# Texto mostrado:
━━━

Las tonterías de Félix de Azúa son más trabajadas que las de Javier Marías, engañan más. A Azúa no se le ocurriría afirmar como a Marías en uno de sus artículos de El País que él sigue escribiendo a máquina porque le gusta corregir en papel sus novelas (nadie le ha informado de que existen las impresoras).
Azúa prefiere disparatar con rotundas generalidades: “Los chavales de ahora no conocen la culpa, que a nosotros nos inculcaron a sangre y fuego, afortunadamente, como también la idea de la muerte”. Antes, en ese “antes” mitológico que tanto gusta a los detractores del presente, “a los seis o siete años ya se tenía una intuición clara de la muerte”, lo que constituía “un privilegio”. Los jóvenes de ahora no saben lo que es la muerte y, en consecuencia, “no saben lo que es la vida”.
Qué cosas. Antes y ahora la muerte es una cosa abstracta, hasta que nos toca de cerca.  ¿No se les mueren ahora a los niños los abuelos, no hay súbitos accidentes de carretera? Claro que los jóvenes ven la muerte de otra manera que los ancianos, pero eso ocurría lo mismo en el fantasioso “antes” que en el siempre incómodo “ahora”.
Félix de Azúa es un intelectual, en el peor sentido de la palabra. Se cree por ello con derecho a afirmar rotundamente cualquier cosa. “Durante el siglo XX hemos visto un proceso de anulación de los mitos”, afirma.
“¿De qué mitos?”, pregunto yo. Porque los mitos religiosos y los mitos patrióticos siguen gozando de buena salud, y eso sin tener en cuenta los nuevos mitos de cine, la televisión y el deporte. Entre los mitos que han caído está “el de la culpabilidad de los cristianos occidentales y de los judíos”. Bueno, entre la población de los países árabes ese mito no parece que haya caído del todo (y por su causa, entre otras, cayeron las Torres).
Los jóvenes, afirma Azúa, son irresponsables (no creen en la culpabilidad ni en la muerte) y por eso puedes hacer con ellos lo que te dé la gana. Hombre, Azúa, los jóvenes –no los de ahora, los de siempre, también los de tu juventud cuando el Frente de Juventudes– siempre han sido bastante manipulables, casi tanto como los adultos, pero eso de poder hacer con ellos lo que te dé la gana… parece una fantasía de viejo verde.
            Pero lo más maravilloso de la entrevista es el final, tan entrañable. Azúa, cumplidos los sesenta años, cansado de sus batallas contra el nacionalismo catalán, traslada su residencia de Barcelona a Madrid. La razón, tal como él la explica resulta conmovedora: “Tuve una hija. Y su madre y yo nos miramos a los ojos y nos dijimos: no, a esta desde luego no le lava el cerebro el gobierno catalán. Ni soñarlo. Y nos la llevamos muy deprisa”.

━━━

# Sección de datos:
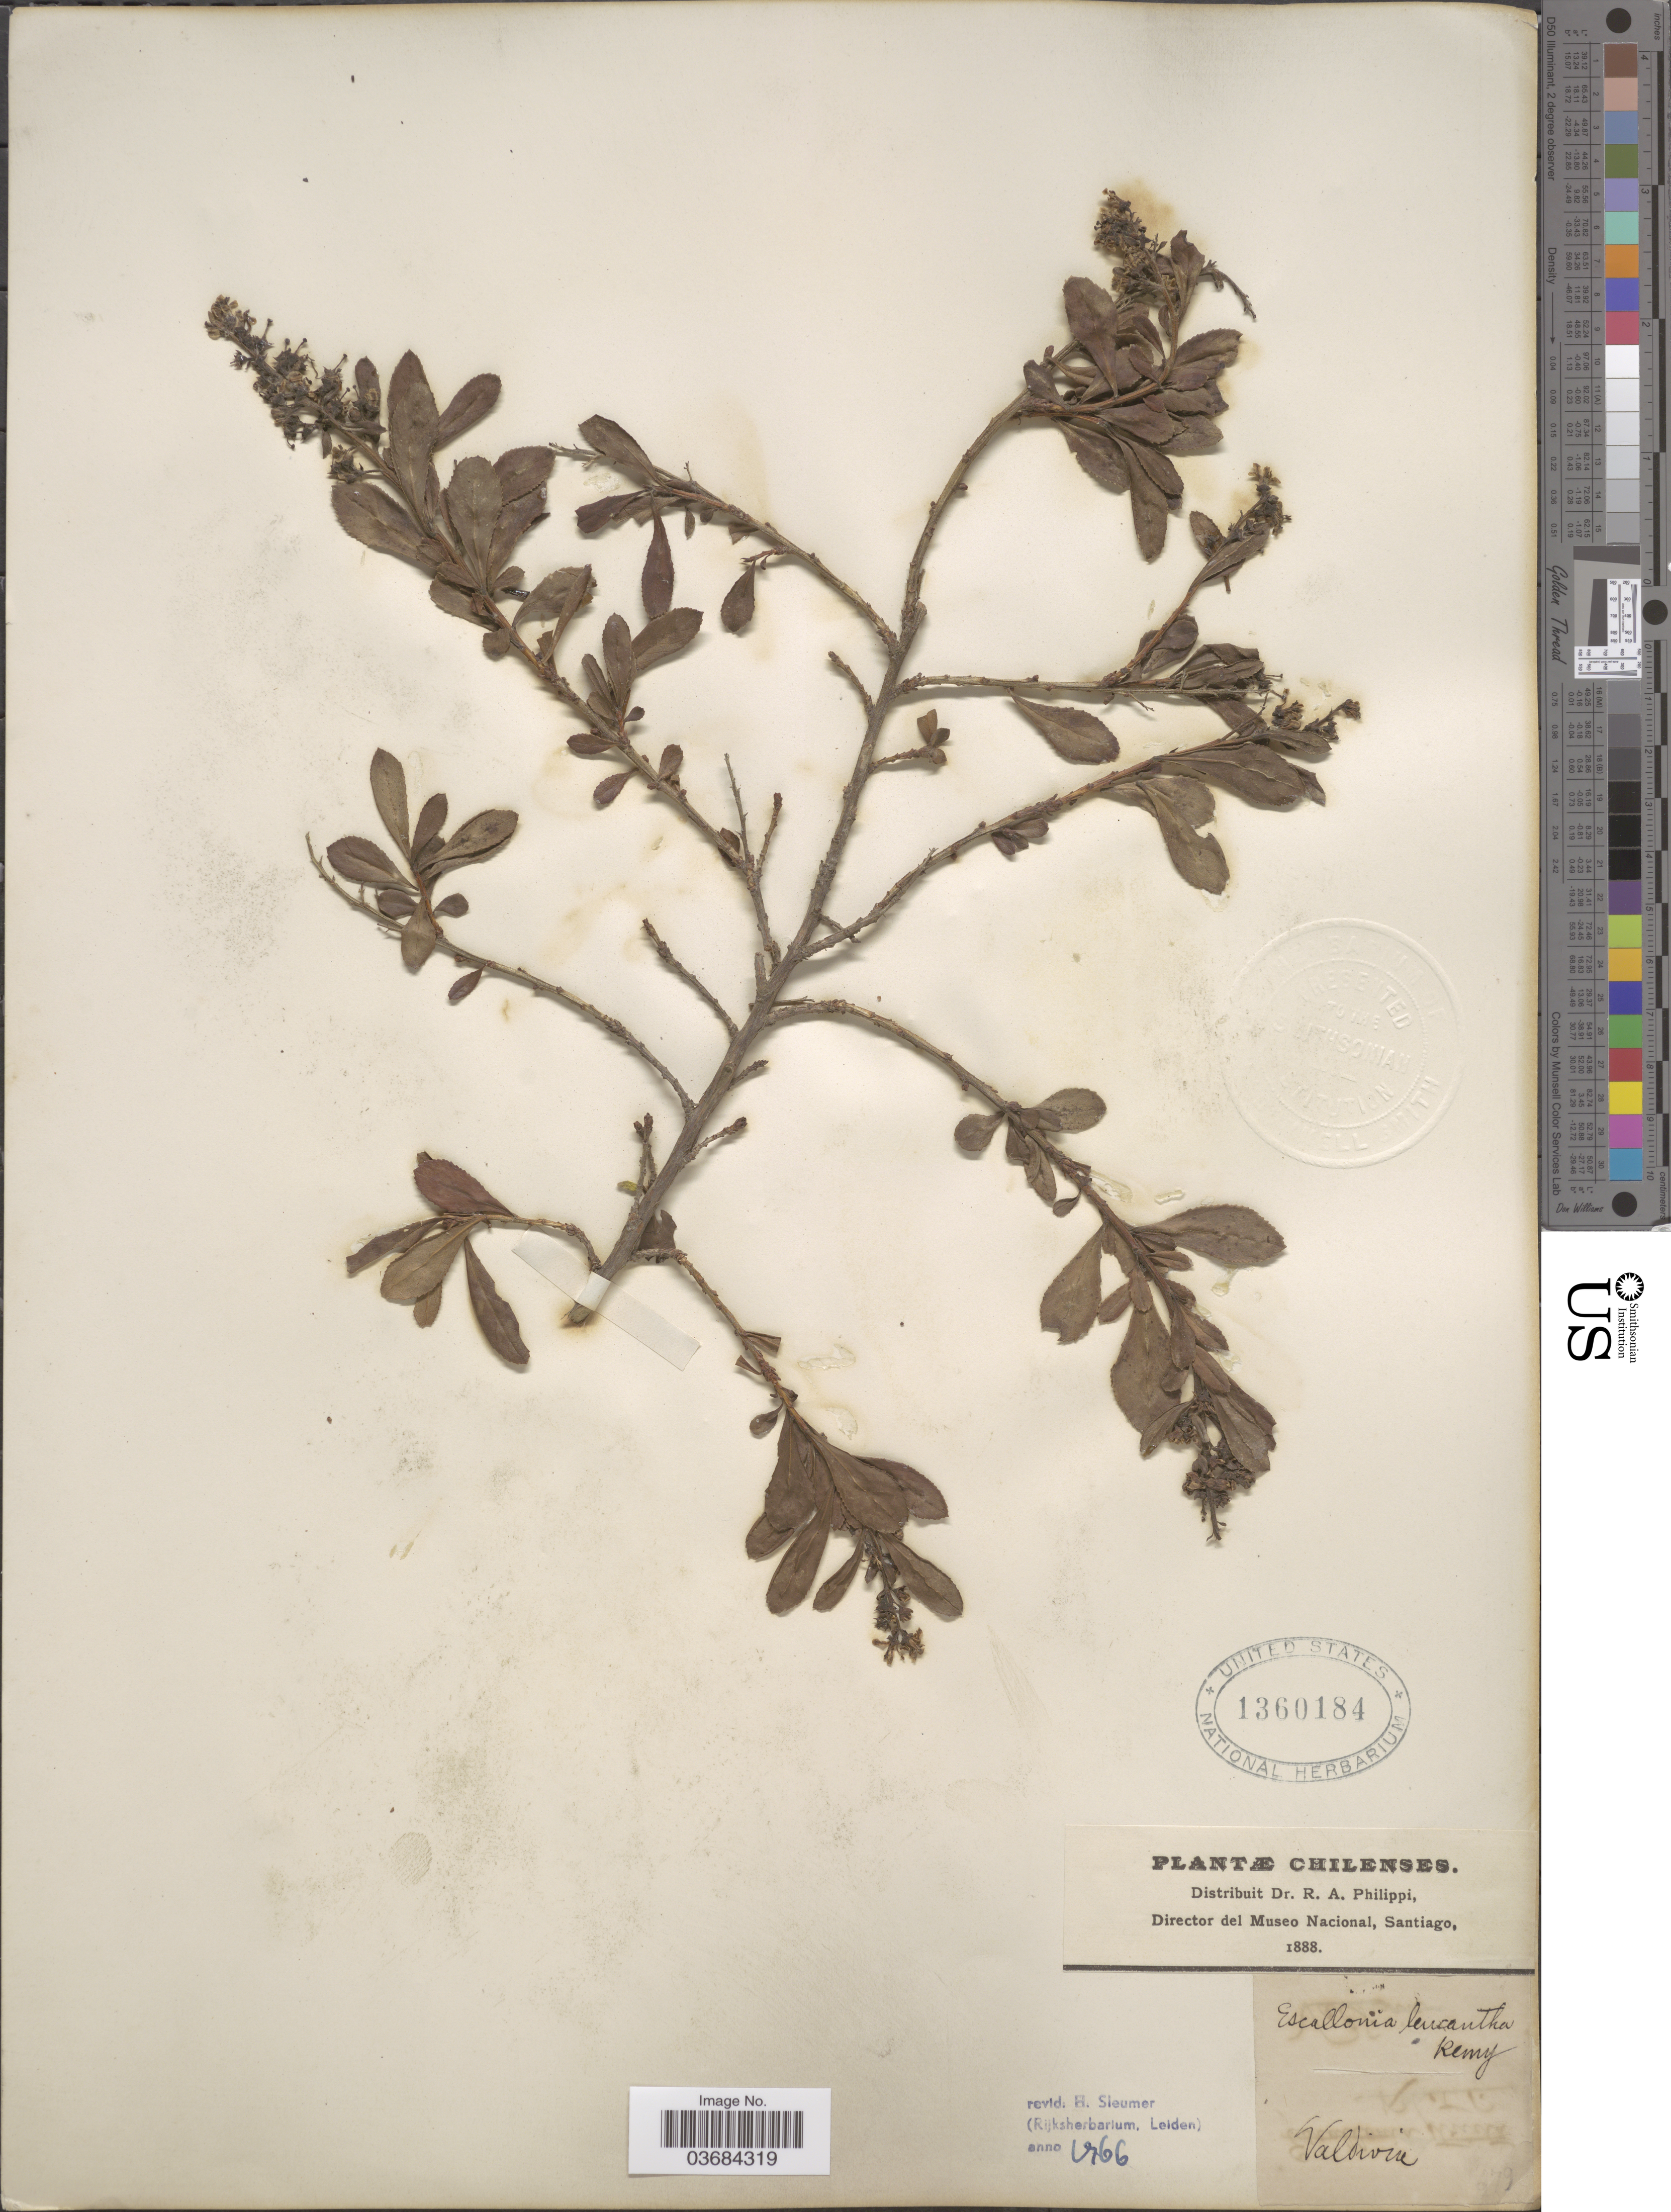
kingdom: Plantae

━━━

# Tareas del ejercicio:
(1) Responde según el texto sobre Félix de Azúa:
(a) ¿Por qué dice Javier Marías que sigue escribiendo a máquina?
(b) Según Azúa, ¿a qué edad se tenía antes una intuición clara de la muerte?
(c) ¿De qué ciudad a qué ciudad traslada Azúa su residencia?
(2) Reproduce literalmente, del texto sobre Félix de Azúa, todo lo que va desde "Las tonterías de" hasta "existen las impresoras).".

# Respuestas en orden:
(1)
(a) Porque le gusta corregir en papel sus novelas.
(b) A los seis o siete años.
(c) De Barcelona a Madrid.

(2)
Las tonterías de Félix de Azúa son más trabajadas que las de Javier Marías, engañan más. A Azúa no se le ocurriría afirmar como a Marías en uno de sus artículos de El País que él sigue escribiendo a máquina porque le gusta corregir en papel sus novelas (nadie le ha informado de que existen las impresoras).